Die ING ist mit 2,1 Milliarden Euro Gewinn vor Steuern auffallend profitabel. Von jedem Euro, den sie verdient, gibt sie knapp 40 Cent für ihre Betriebskosten aus. Dass ist ein Spitzenwert, der nur durch moderne Technik und Verzicht auf Filialen erreicht werden kann. Für die Konkurrenz liegen in der amtlichen Bankenstatistik nur Werte von 2023 vor: Alle deutschen Geldinstitute mussten im Durchschnitt pro verdientem Euro 67 Cent für Kosten ausgeben.

Das Jahr 2024 ist nicht spurlos an der ING vorübergegangen. Einerseits leben Banken vom Zinsgeschäft: Im Prinzip zahlen sie Kunden, die Geld anlegen, niedrige Zinsen und kassieren von Kreditkunden höhere Zinsen. Vom Unterschied lebt die Bank. Da die Leitzinsen gesunken sind, ist dieser Unterschiedsbetrag unter Druck geraten.

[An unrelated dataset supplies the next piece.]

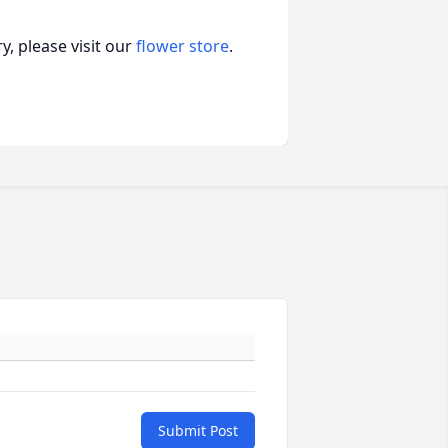
, please visit our
flower store
.
Submit Post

Das Zinsgeschäft lief für die ING um 150 Millionen Euro schlechter als im Jahr zuvor.

Künftig mehr Beratung

Andererseits leben Banken von Provisionen: Sie vermitteln ihren Kunden Wertpapiere, Fonds oder Immobilienfinanzierungen und bekommen dafür Provisionen. Dieses Geschäft ist bei der ING klein. Menschen, die Beratung brauchen, gehen nicht zu anonymen Direktbanken. Dennoch ist das ING-Provisionsgeschäft vergangenes Jahr um 90 Millionen Euro gestiegen.

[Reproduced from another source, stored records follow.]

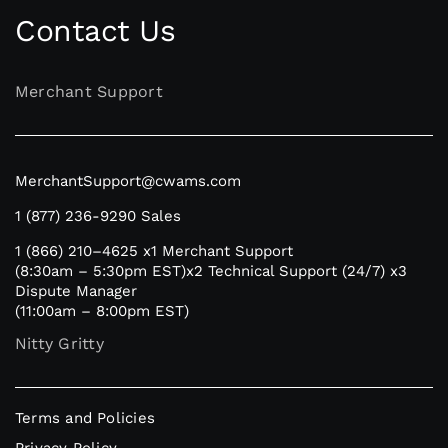
Contact Us
Merchant Support
MerchantSupport@cwams.com
1 (877) 236-9290
Sales
1 (866) 210–4625
x1 Merchant Support
(8:30am – 5:30pm EST)
x2 Technical Support (24/7)
x3
Dispute Manager
(11:00am – 8:00pm EST)
Nitty Gritty
Terms and Policies
Privacy Policy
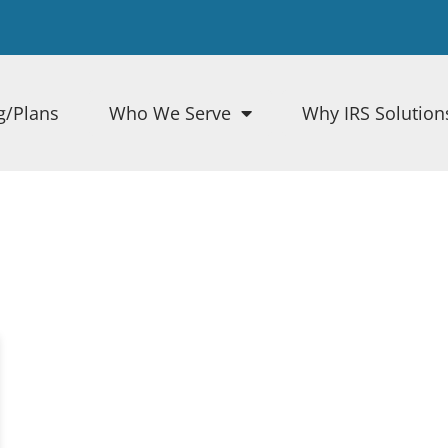
g/Plans
Who We Serve
Why IRS Solution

Das bessere Provisionsgeschäft spiegelt die Versuche der Bank, mehr auf ihre Kunden einzugehen und nicht nur ein simples Discounterangebot zu bieten. Es gehe darum, Lücken im Angebot zu schließen. "Wir wollen die Bank nicht in eine Universalbank umbauen", sagte der neue Vorstandsvorsitzende Lars Stoy, "sondern wir wollen sie universaler aufstellen." Stoy ist seit Jahresanfang Chef der ING Deutschland. Zuvor leitete er das Privatkundengeschäft der Deutschen Bank.

Das Geld muss weg

Zusätzliches, beratungsintensives Geschäft ist für eine Direktbank überlebenswichtig. Denn die 150 Milliarden Euro Kundengeld wollen gewinnbringend angelegt sein. Die ING hat mit ihren Privatkunden ein starkes Baufinanzierungsgeschäft. 96 Milliarden Euro wurden solide gesichert für Immobilien ausgezahlt.

Die Bauflaute hat sich in der ING- Klientel nicht gezeigt. Im Gegenteil, sagt Finanzvorständin Nurten Erdogan: "Es werden wieder mehr Immobilien gekauft." Zehn Milliarden Euro wurden für Konsumzwecke verliehen und 32 Milliarden Euro an Unternehmenskunden.

Unternehmen und Selbständige

Das Unternehmensgeschäft wurde in den vergangenen Jahren aufgebaut, um ein zweites Standbein zu schaffen. Die ING Deutschland betreue etwa 400 internationale und 300 deutsche Unternehmen. Es kommt offenbar nicht selten vor, dass Finanzchefs großer Unternehmen sich über ihre langweiligen Hausbanken ärgern und die ING anrufen. Jährlich kämen 30 bis 40 neue Unternehmenskunden dazu, berichtete Firmenkundenvorstand Eddy Henning.

Während die ING früher nur Privatkunden akzeptierte und später große Unternehmen, werden seit vergangenem Herbst auch Selbständige und Freiberufler intensiv umgarnt. Dass das Geschäft noch nicht richtig läuft, zeigt der karge und noch dazu gesunkene Kreditbestand in diesem Segment von 374 Millionen Euro. Derzeit hat die Bank 13.000 sogenannte "Businesskunden".

Bankchef Stoy erklärt, hier sehe die Bank "größtes Wachstumspotenzial". Das Angebot soll für weitere Kundengruppen geöffnet und um neue Dienste erweitert werden. "Wir machen keine Filialen auf, und wir wollen die Kunden nicht dauernd belatschern", versprach Stoy.